- _WORK ORDER_: Drop the pictures and repeat exactly from the "Marítimo, nossos sócios" line down to the last line of the entries below.

- _SOURCE INFORMATION_:
★ ★ ★

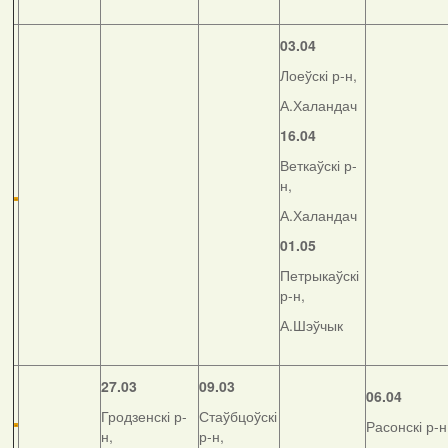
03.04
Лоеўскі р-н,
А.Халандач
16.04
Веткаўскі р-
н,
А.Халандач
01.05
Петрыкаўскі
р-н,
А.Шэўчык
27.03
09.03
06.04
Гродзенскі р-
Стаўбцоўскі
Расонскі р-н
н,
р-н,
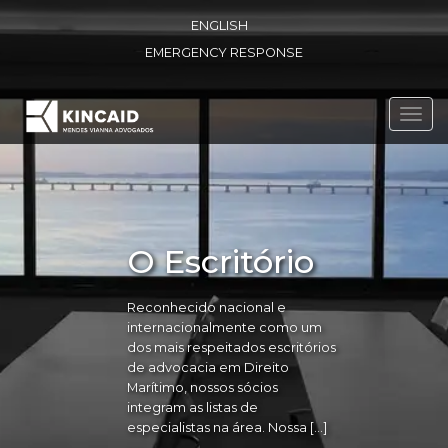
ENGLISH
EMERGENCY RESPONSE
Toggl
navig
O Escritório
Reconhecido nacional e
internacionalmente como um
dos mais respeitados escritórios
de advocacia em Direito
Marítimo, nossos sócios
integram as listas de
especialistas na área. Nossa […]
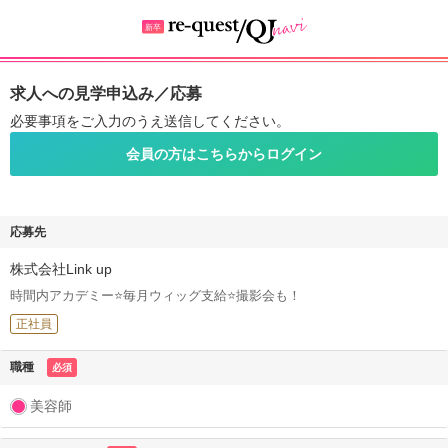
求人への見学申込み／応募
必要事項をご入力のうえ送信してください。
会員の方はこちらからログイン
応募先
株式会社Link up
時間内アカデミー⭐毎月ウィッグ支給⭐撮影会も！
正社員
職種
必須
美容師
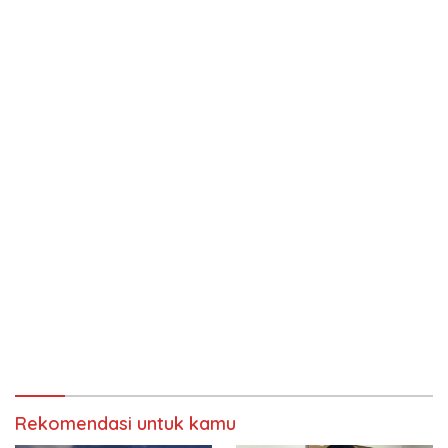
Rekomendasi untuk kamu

★ ★ ★

- _OUTPUT FOR THIS TASK_:
Marítimo, nossos sócios
integram as listas de
especialistas na área. Nossa […]
求人への見学申込み／応募
必要事項をご入力のうえ送信してください。
会員の方はこちらからログイン
応募先
株式会社Link up
時間内アカデミー⭐毎月ウィッグ支給⭐撮影会も！
正社員
職種
必須
美容師
Rekomendasi untuk kamu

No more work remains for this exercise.